XPath operations can be used in Assign activities to manipulate data. Most XPath operations are supported. Following are noted limitations:

  • Nested predicates, such as -nameStep1[x1[y1>3]] are not supported.

  • Multiple steps within a predicate, such as -nameStep1[x1/y1>3] are not supported.

  • There are limitations present in the ADF Business Components SDO binding layer, such as numeric computation and function. However, BPEL's XPath layer will rewrite the expression into a form supported by ADF Business Components. For example:

    - nameStep1[x1 > 23 + 45 and y1 = concatenate( 'a', 'b' ) ) ]
    

All entity variables are stored in the BPEL dehydration store. However, BPEL only stores the key data required for the variable and not the variable in its entirety. When loading these variables upon re-hydration, BPEL runs a find request on the variable to reload the variable data. However, the Oracle ADF web application may have changed the variable, leading to potential loss of data integrity.
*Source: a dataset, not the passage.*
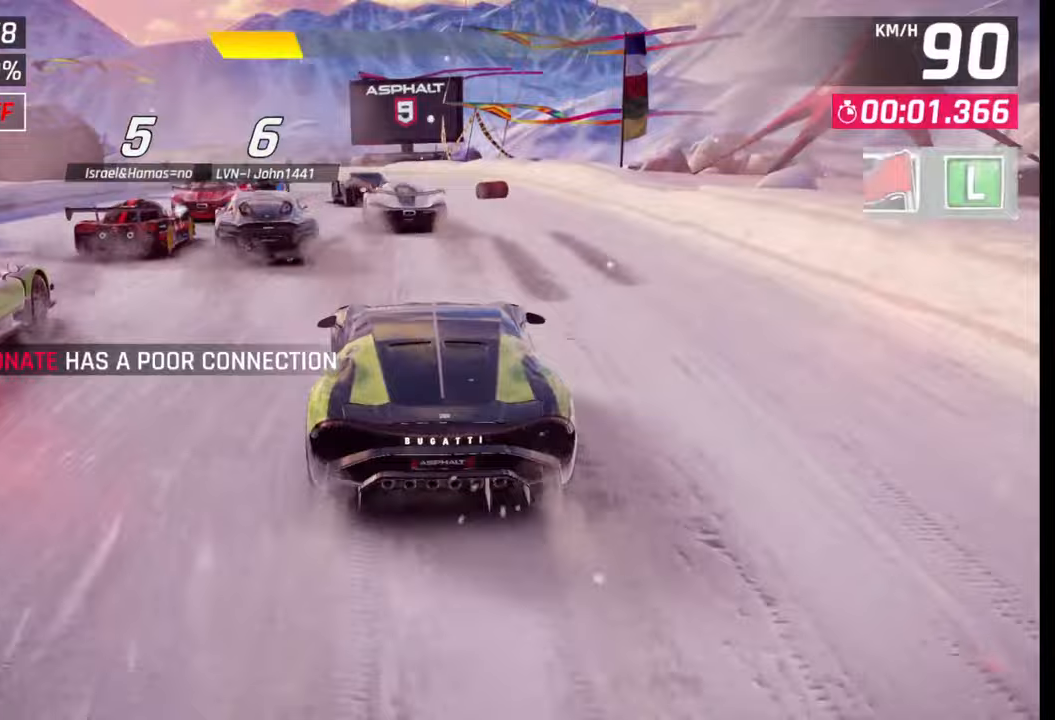
{"buttons": [], "left_stick": "left", "right_stick": "right", "events": [[133, "right_stick", "right"], [150, "left_stick", "left"], [283, "right_stick", "center"], [383, "right_stick", "right"]]}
You can check the variable for data integrity by running bpelx:entity.doVersionCheck = "true".

doVersionCheck checks for ObjectVersionId. If this returns a different value from that in the BPEL store, a fault is raised.

Example 36-5 illustrates the verification of variable data integrity.

Example 36-5 Checking Variable Data Integrity

// Checks the variable version.
<variable name="Variable_1" element="ns1:emp" bpelx:entity.si="Service1"
bpelx:entity.doVersionCheck="false"/>
// Enables doing a custom version check on custom fields Sal and Deptno.
<variable name="Variable_1" element="ns1:emp" bpelx:entity.si="Service1"
bpelx:entity.customVersionCheck="ns1:Sal ns10:Deptno "/>

Note:

The version fields must exist in the data object returned. If the Xpath query fails, an exception is thrown. Make sure the custom version fields are defined in the XSD and that the names match.

36.7.3 Invoking an ADF Business Components Service and Entity Variables in the Same BPEL Process Service Component

The pattern described in this chapter and the pattern described in Chapter 35, "Orchestrating ADF Business Components Services" can be easily combined.